▶ **HOW TO COMPLETE THIS TASK**
Can you repeat the part of the text on SPIN Play starting with "Distribution represents one" and going on through "to the network.", substituting "viewer" for "headset"?

Distribution represents one of the chief challenges for a surround video creator. The state-of-the-art is currently side-loading video onto individual devices. This both takes considerable time and requires the headset and the video producer to be in the same location. Pixvana’s SPIN Play capability simplifies this workflow, allowing for remote management and the ability to track changes when connected to the internet. It also allows for full content download onto the paired headset and playback when not connected to the network.

There are two SPIN Play modes: Share Mode and Guide Mode. Share mode is intended for short-term viewing, such as collaborating with a remote colleague. The viewer using share mode enters a unique 9 character code into the headset player, as shown in figure 5. This code identifies the playlist, which the user then watches. The headset wearer is in complete control and can easily exit the sharing session.

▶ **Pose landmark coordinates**

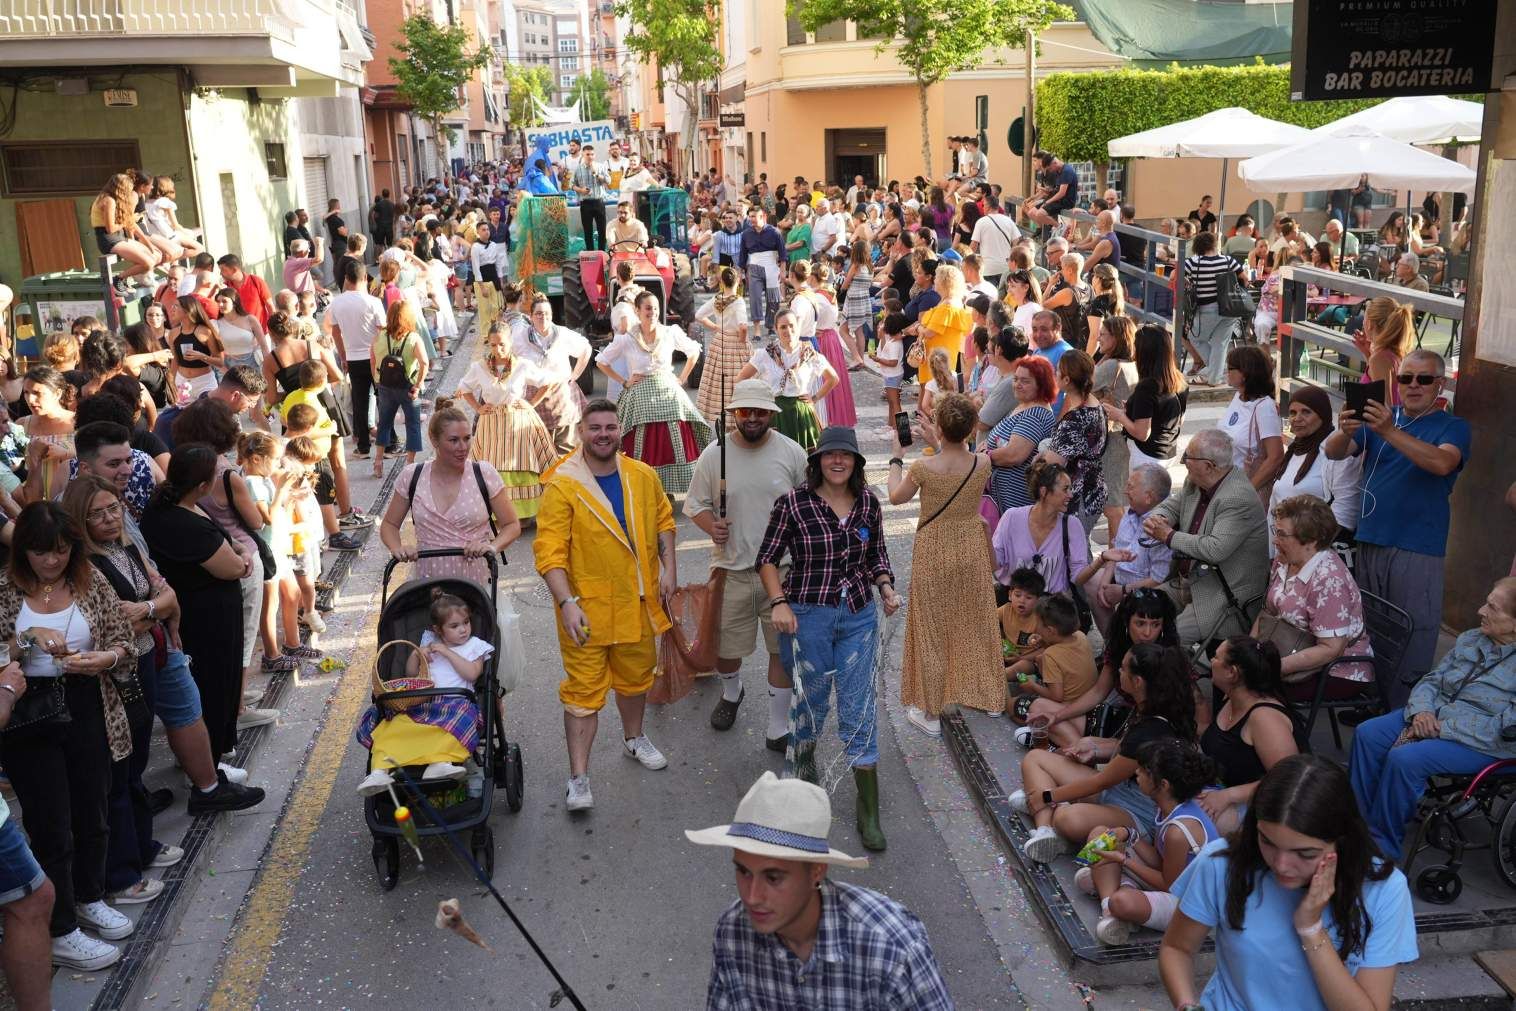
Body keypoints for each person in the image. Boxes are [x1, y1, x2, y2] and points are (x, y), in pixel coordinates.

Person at [1161, 755, 1417, 1011]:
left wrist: (1311, 928)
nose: (1281, 865)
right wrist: (1188, 1006)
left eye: (1305, 854)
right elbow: (1177, 948)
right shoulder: (1222, 862)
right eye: (1267, 842)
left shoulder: (1384, 889)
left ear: (1343, 841)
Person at [687, 771, 953, 1010]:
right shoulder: (732, 933)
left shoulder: (892, 947)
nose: (752, 896)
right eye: (744, 872)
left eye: (773, 877)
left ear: (816, 871)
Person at [0, 502, 136, 968]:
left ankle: (89, 895)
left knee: (92, 805)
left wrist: (106, 660)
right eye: (41, 552)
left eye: (60, 551)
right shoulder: (4, 590)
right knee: (49, 821)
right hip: (28, 713)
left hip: (86, 699)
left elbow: (125, 640)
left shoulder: (89, 581)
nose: (51, 561)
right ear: (24, 553)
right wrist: (26, 639)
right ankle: (60, 927)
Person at [758, 427, 900, 851]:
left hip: (858, 615)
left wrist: (887, 587)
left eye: (846, 455)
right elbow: (767, 559)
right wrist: (778, 602)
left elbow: (877, 554)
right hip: (807, 616)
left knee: (859, 709)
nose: (838, 462)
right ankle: (804, 778)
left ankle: (867, 809)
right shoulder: (793, 504)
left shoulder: (868, 504)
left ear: (856, 461)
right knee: (811, 703)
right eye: (829, 455)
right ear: (817, 460)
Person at [533, 400, 676, 814]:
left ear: (620, 431)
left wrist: (670, 570)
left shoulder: (641, 475)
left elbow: (665, 521)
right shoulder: (564, 484)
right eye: (595, 427)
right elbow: (549, 553)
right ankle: (578, 778)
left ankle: (634, 739)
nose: (603, 434)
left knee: (635, 680)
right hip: (587, 613)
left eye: (610, 427)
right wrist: (566, 603)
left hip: (638, 604)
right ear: (581, 431)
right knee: (582, 695)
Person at [1324, 349, 1470, 701]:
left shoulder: (1452, 426)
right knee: (1372, 627)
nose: (1413, 386)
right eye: (1406, 378)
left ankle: (1407, 709)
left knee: (1412, 632)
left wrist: (1387, 431)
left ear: (1441, 384)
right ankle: (1372, 701)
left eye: (1424, 379)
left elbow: (1441, 463)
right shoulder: (1383, 419)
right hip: (1371, 537)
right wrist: (1346, 431)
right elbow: (1332, 451)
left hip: (1416, 545)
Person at [1349, 577, 1516, 858]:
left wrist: (1441, 728)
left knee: (1405, 760)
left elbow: (1503, 727)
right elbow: (1433, 679)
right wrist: (1422, 711)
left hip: (1485, 741)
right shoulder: (1472, 638)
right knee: (1368, 734)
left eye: (1492, 608)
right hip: (1433, 713)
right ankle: (1354, 825)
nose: (1480, 611)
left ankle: (1381, 847)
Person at [683, 380, 808, 743]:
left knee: (780, 649)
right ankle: (731, 692)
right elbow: (695, 505)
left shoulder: (792, 453)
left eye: (759, 411)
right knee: (725, 650)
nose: (751, 418)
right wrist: (712, 527)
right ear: (734, 413)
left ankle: (777, 727)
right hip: (730, 569)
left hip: (783, 571)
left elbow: (807, 507)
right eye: (744, 411)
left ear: (771, 413)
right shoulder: (713, 455)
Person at [1016, 642, 1197, 862]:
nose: (1119, 672)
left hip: (1137, 813)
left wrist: (1047, 796)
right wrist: (1091, 747)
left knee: (1067, 819)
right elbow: (1118, 755)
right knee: (1036, 758)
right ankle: (1045, 831)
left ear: (1137, 682)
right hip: (1117, 789)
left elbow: (1101, 781)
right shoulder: (1150, 709)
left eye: (1123, 669)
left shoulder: (1153, 729)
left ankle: (1045, 806)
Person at [889, 393, 1002, 736]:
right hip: (970, 545)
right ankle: (990, 699)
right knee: (975, 619)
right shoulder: (983, 463)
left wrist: (896, 458)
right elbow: (957, 459)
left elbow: (895, 497)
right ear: (970, 429)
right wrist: (940, 440)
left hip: (934, 548)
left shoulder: (925, 468)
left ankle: (931, 713)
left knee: (932, 628)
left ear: (938, 425)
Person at [1080, 740, 1220, 946]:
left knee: (1120, 899)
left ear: (1163, 785)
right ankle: (1110, 910)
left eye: (1144, 771)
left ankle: (1117, 898)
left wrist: (1124, 861)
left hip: (1191, 905)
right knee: (1101, 835)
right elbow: (1159, 859)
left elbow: (1168, 884)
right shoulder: (1166, 805)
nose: (1136, 772)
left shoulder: (1178, 832)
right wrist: (1129, 835)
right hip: (1170, 882)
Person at [355, 588, 494, 795]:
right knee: (393, 723)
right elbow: (412, 674)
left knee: (456, 724)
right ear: (438, 630)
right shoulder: (429, 642)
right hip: (423, 700)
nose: (463, 629)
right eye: (454, 626)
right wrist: (417, 654)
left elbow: (472, 674)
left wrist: (447, 652)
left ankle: (440, 761)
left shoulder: (475, 645)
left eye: (466, 623)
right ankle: (379, 770)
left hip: (456, 701)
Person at [1142, 429, 1270, 649]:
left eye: (1187, 458)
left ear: (1209, 466)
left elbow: (1214, 548)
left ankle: (1174, 681)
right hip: (1188, 581)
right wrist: (1158, 518)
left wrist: (1168, 535)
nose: (1183, 462)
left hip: (1221, 594)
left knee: (1170, 638)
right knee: (1133, 610)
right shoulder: (1196, 482)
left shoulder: (1237, 497)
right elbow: (1172, 505)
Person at [380, 402, 523, 586]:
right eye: (454, 440)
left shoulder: (484, 474)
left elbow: (512, 525)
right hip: (428, 584)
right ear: (434, 440)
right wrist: (397, 548)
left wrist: (491, 547)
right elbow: (390, 524)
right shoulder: (412, 476)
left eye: (467, 438)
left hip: (476, 585)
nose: (463, 447)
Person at [597, 291, 709, 495]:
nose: (653, 312)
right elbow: (601, 361)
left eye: (656, 308)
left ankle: (668, 488)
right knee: (640, 437)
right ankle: (644, 486)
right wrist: (624, 381)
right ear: (637, 311)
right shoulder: (627, 338)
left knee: (675, 434)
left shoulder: (669, 332)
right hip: (639, 392)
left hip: (668, 388)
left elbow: (693, 352)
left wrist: (681, 379)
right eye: (648, 308)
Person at [1196, 636, 1302, 833]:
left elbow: (1288, 780)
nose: (1211, 661)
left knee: (1193, 824)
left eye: (1216, 657)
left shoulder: (1265, 719)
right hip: (1222, 788)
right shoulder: (1232, 697)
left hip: (1269, 808)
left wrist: (1228, 796)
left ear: (1232, 672)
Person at [456, 321, 557, 523]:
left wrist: (531, 403)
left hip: (518, 422)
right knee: (493, 468)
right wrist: (478, 407)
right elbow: (463, 388)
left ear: (510, 342)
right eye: (493, 345)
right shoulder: (480, 367)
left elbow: (547, 382)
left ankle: (524, 515)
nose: (498, 349)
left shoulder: (522, 365)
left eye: (502, 344)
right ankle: (499, 515)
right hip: (492, 425)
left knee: (522, 464)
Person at [1075, 465, 1173, 634]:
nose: (1125, 491)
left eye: (1131, 487)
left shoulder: (1160, 525)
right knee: (1092, 581)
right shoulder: (1131, 513)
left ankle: (1129, 646)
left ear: (1149, 497)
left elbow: (1159, 579)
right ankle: (1111, 643)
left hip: (1146, 590)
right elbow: (1116, 551)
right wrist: (1105, 584)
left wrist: (1123, 591)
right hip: (1121, 581)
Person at [1269, 387, 1362, 547]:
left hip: (1317, 552)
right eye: (1292, 412)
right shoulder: (1294, 450)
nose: (1297, 418)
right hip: (1287, 550)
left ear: (1322, 414)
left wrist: (1309, 550)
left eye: (1306, 412)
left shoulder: (1338, 450)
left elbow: (1345, 509)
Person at [736, 309, 836, 452]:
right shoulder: (765, 355)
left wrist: (814, 398)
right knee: (774, 459)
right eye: (783, 327)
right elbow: (741, 379)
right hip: (774, 413)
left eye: (791, 325)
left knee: (805, 462)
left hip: (801, 414)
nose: (788, 330)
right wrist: (758, 401)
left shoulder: (810, 355)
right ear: (776, 329)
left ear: (798, 327)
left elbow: (833, 379)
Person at [1039, 350, 1107, 536]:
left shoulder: (1075, 419)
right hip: (1093, 489)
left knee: (1075, 552)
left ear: (1067, 380)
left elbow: (1054, 461)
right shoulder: (1094, 405)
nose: (1055, 374)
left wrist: (1043, 451)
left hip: (1078, 495)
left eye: (1058, 371)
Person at [1103, 323, 1188, 472]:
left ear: (1144, 352)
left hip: (1146, 455)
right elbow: (1178, 419)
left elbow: (1142, 434)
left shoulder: (1147, 387)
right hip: (1168, 451)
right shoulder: (1179, 380)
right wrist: (1134, 409)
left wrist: (1119, 416)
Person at [514, 295, 592, 455]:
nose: (543, 317)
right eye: (539, 314)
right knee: (539, 454)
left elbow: (586, 348)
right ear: (531, 317)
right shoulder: (520, 338)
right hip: (533, 401)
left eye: (547, 314)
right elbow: (508, 361)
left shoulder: (562, 334)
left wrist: (575, 376)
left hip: (561, 401)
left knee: (567, 453)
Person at [326, 259, 386, 459]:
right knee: (382, 400)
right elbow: (382, 332)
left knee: (359, 402)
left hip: (352, 358)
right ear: (364, 278)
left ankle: (362, 446)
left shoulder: (337, 302)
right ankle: (388, 441)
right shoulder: (373, 302)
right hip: (375, 358)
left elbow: (335, 333)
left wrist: (343, 357)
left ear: (346, 278)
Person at [370, 299, 429, 479]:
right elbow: (424, 362)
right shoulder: (413, 338)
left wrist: (377, 379)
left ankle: (378, 462)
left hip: (385, 386)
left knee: (384, 424)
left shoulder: (379, 336)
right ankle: (409, 466)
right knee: (412, 424)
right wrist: (418, 385)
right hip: (408, 387)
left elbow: (372, 360)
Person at [1217, 345, 1284, 495]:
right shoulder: (1238, 397)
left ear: (1246, 373)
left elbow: (1276, 456)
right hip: (1225, 484)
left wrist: (1248, 491)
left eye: (1231, 368)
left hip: (1243, 489)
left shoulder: (1264, 407)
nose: (1227, 371)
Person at [1183, 231, 1246, 388]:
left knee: (1194, 337)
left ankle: (1214, 373)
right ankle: (1214, 378)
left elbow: (1174, 277)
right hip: (1230, 307)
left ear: (1197, 246)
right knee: (1220, 343)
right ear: (1214, 244)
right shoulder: (1228, 260)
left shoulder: (1192, 262)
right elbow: (1244, 277)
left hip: (1207, 308)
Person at [694, 266, 751, 426]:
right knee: (736, 379)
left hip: (720, 341)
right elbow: (743, 326)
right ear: (738, 281)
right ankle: (737, 415)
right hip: (734, 342)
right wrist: (742, 341)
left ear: (722, 282)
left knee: (718, 381)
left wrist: (715, 327)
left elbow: (699, 315)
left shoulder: (716, 299)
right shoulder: (738, 301)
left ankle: (720, 414)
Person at [167, 295, 224, 402]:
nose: (172, 309)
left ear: (187, 310)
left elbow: (220, 362)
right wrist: (171, 383)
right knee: (185, 416)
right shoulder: (173, 333)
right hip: (182, 382)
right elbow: (175, 361)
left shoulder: (206, 332)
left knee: (209, 415)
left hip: (204, 383)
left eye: (176, 306)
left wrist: (202, 356)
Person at [738, 206, 784, 337]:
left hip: (771, 267)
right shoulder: (746, 234)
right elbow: (743, 256)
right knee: (755, 298)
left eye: (754, 216)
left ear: (763, 216)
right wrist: (740, 274)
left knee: (773, 299)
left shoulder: (775, 232)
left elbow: (783, 255)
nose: (751, 219)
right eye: (750, 216)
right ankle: (757, 330)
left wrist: (783, 272)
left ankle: (771, 326)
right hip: (754, 268)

▶ **YOUR SOLUTION**
Distribution represents one of the chief challenges for a surround video creator. The state-of-the-art is currently side-loading video onto individual devices. This both takes considerable time and requires the viewer and the video producer to be in the same location. Pixvana’s SPIN Play capability simplifies this workflow, allowing for remote management and the ability to track changes when connected to the internet. It also allows for full content download onto the paired viewer and playback when not connected to the network.